Pour la CFE-CGC, qui se présente comme le premier syndicat du portage salarial, cette mesure risque de mettre au pilori toute une catégorie sociale. "C'est l'exacte définition d'une mesure populiste : une mesure qui n'a aucun sens économique, aucun sens pratique, qui est prise en fonction de critères subjectifs", dénonce ainsi au micro de Matthieu Belliard, dans Le grand journal du soir sur Europe 1, François Hommeril, le président du syndicat CFE-CGC. "On donne une catégorie à la vindicte des autres, je trouve ça absolument scandaleux. C'est, pour tout dire, une mesure assez inique", s'agace-t-il. 

300.000 cadres demandeurs d'emploi

Ce responsable syndical conteste également les chiffres avancés par le gouvernement : "Il y a 300.000 cadres qui, aujourd'hui, sont demandeurs d'emploi. Sur une population de 4 millions de cadres, ça ne fait pas les 3,8% avancés par le ministère", pointe-t-il. Pour rappel, en 2017, 75% des cadres au chômage percevaient une allocation. Son calcul était établi sur un salaire de référence moyen de 3.900 euros par mois, selon les chiffres avancés par Cadreo, une plateforme de recrutement dédiée aux cadres.

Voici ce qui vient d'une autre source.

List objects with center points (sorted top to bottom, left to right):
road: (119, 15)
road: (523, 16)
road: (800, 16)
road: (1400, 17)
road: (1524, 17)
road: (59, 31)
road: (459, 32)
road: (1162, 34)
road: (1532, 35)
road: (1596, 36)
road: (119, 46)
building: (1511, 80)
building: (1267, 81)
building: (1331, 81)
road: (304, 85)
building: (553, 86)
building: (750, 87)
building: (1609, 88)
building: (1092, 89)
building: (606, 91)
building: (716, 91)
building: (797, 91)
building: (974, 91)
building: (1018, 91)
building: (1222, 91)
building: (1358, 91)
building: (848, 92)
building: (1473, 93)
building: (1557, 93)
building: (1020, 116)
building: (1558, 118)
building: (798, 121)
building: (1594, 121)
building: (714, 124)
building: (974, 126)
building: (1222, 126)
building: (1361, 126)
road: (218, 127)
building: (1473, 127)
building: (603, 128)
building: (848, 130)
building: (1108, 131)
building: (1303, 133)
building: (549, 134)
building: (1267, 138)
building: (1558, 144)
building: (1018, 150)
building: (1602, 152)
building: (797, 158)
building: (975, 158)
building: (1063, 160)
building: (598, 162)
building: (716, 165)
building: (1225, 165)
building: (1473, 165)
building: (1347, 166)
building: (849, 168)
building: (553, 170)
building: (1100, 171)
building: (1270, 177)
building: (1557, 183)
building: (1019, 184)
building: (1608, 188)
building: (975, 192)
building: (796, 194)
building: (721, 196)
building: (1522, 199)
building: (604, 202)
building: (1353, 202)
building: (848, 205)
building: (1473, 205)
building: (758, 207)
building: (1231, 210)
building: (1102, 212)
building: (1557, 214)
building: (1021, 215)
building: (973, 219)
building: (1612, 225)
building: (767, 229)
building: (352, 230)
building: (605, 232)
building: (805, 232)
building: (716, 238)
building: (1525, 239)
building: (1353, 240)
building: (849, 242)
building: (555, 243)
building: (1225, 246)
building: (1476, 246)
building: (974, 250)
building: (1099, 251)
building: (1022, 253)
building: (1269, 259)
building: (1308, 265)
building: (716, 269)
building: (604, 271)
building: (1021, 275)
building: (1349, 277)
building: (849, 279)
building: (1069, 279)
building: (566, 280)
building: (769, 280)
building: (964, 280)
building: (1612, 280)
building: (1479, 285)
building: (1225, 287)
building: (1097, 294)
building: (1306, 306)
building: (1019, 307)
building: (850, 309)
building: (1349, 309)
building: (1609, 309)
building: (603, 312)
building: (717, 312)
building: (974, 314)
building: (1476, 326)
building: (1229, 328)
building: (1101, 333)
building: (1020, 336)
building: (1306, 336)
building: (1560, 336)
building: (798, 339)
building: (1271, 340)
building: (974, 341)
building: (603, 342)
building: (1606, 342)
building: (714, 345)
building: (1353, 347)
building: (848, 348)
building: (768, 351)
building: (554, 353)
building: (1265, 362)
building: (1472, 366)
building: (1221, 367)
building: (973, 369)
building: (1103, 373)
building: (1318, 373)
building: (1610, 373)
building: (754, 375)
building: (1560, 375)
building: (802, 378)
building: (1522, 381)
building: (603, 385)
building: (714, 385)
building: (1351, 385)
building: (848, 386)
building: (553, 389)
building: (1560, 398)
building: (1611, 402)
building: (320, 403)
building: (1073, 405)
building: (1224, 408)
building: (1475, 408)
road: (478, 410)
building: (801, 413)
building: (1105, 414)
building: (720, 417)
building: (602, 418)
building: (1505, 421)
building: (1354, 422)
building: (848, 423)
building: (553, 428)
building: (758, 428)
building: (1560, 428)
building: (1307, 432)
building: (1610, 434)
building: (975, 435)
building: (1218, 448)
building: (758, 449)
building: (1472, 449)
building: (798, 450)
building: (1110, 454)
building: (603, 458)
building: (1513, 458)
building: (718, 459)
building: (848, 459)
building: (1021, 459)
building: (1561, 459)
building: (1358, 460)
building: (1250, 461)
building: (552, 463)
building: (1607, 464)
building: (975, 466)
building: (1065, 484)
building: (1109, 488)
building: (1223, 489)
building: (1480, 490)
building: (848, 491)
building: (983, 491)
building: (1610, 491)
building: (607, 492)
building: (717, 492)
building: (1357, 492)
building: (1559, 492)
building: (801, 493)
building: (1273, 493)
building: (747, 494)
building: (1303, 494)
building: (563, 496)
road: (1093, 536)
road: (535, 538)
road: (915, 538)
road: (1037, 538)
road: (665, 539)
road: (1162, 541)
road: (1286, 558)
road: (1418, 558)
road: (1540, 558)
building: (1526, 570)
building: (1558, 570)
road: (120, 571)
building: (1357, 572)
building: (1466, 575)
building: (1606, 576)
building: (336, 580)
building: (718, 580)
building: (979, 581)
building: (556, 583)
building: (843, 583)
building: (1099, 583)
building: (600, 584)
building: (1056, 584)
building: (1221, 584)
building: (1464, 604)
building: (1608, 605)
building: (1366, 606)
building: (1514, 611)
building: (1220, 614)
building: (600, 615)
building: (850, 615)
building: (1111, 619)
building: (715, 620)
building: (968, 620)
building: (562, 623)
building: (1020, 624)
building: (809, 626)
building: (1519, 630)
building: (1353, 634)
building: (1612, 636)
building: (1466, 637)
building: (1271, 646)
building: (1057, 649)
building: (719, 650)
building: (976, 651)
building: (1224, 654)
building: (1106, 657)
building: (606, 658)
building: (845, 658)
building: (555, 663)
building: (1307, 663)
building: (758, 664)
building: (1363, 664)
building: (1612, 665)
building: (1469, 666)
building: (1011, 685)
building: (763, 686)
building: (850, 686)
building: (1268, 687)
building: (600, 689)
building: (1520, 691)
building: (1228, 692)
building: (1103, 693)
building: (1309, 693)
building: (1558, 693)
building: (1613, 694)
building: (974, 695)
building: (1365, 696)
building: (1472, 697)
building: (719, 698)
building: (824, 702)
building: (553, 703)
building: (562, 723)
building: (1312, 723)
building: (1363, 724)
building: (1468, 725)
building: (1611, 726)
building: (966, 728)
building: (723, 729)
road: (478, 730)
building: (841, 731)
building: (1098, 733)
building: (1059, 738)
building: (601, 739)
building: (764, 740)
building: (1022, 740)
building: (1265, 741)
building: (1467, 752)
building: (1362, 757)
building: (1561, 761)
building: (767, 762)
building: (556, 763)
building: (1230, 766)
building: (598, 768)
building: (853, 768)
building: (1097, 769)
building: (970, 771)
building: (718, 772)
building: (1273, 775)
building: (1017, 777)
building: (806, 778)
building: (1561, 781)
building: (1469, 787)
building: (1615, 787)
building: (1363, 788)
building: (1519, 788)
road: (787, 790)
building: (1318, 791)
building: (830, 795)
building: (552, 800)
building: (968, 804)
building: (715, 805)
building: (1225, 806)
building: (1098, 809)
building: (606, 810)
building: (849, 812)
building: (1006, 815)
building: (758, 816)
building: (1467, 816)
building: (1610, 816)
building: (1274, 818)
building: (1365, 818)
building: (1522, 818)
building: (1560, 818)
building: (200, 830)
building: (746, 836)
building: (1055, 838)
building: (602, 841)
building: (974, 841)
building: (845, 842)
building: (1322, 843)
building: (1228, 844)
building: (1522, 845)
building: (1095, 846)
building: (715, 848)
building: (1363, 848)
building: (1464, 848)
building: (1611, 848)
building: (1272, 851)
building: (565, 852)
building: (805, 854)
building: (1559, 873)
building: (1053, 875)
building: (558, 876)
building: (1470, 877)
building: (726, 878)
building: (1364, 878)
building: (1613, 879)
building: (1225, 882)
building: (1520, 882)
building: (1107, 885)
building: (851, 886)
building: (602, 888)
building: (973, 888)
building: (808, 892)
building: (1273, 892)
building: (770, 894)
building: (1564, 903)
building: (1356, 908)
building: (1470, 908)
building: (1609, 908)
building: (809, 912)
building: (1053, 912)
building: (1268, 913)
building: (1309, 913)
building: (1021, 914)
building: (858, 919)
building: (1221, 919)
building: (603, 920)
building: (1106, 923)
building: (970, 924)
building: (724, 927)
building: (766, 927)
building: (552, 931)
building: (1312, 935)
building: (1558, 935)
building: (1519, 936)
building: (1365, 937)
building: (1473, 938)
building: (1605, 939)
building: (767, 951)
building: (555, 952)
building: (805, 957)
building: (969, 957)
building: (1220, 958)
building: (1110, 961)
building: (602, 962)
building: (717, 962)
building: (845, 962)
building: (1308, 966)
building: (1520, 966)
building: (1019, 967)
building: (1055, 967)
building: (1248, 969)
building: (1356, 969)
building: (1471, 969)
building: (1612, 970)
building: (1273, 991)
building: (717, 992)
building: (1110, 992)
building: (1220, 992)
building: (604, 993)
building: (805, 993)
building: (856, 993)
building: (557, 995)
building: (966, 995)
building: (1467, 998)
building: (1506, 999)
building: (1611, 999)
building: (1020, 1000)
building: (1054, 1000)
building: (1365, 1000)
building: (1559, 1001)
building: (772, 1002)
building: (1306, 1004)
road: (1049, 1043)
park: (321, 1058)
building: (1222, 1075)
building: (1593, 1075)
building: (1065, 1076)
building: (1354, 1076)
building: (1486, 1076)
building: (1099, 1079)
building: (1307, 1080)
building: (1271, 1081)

>> De 17h à 20h, c’est le grand journal du soir avec Matthieu Belliard sur Europe 1. Retrouvez le replay ici

Les cadres, principaux contributeurs du régime

"Le système est assuranciel, ça veut dire que les gens cotisent sur leur niveau de revenus [...] pour s'assurer sur le risque de se retrouver privé d'emploi, et donc privé de revenu", rappelle François Hommeril. "Il y a un principe d'équivalence dans un dispositif assuranciel : les cadres, sur leur cotisation, financent à 40% le régime et n'en consomment que 15%. Autrement dit, c'est parce qu'il y a ces cotisations-là que l'on peut verser des cotisations à ceux qui ne sont pas cadres et qui sont très éloignés de l'emploi", poursuit-il, toujours au micro d'Europe 1. Il évoque ainsi "10 milliards d'euros versés à la solidarité inter-catégorielle" par les plus hauts salaires.

"C'est une attaque contre le principe de solidarité inter-catégorielle", ajoute le président de la CFE-CGC. Il estime en effet que l'encadrement des allocations chômages des cadres pourrait inciter ces derniers, ou du moins ceux bénéficiant de très hauts revenus, à se tourner vers des assurances privées. À ses yeux, l'encadrement des contrats courts reste la première mesure à prendre pour permettre au régime de l'assurance chômage de faire des économies. "C'est ce qui coûte le plus cher au régime : le sur-abus des contrats courts, c'est six milliards d'euros", avance-t-il. "C'est le premier levier auquel il faut toucher", conclut François Hommeril.